Work order:
The answer must consist of each line below that holds the word "right", copied as it stands.

Pose estimation data:
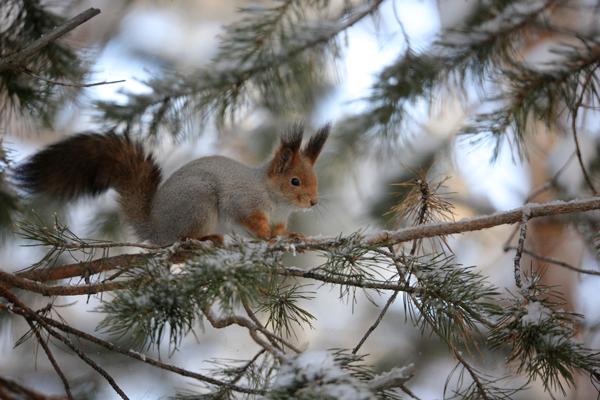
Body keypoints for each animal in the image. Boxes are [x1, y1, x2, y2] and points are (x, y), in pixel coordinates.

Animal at [16, 123, 328, 245]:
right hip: (199, 205)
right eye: (295, 181)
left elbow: (282, 230)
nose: (314, 202)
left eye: (315, 180)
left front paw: (291, 236)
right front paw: (265, 236)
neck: (276, 201)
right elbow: (248, 220)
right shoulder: (243, 201)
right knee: (184, 237)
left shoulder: (280, 217)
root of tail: (158, 228)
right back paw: (207, 238)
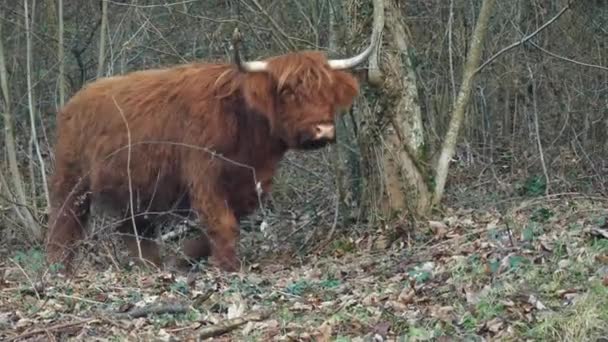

Problem solution:
right hip: (199, 205)
right eye: (295, 181)
right front paw: (265, 236)
right elbow: (248, 220)
right shoulder: (243, 201)
right knee: (184, 237)
right back paw: (207, 238)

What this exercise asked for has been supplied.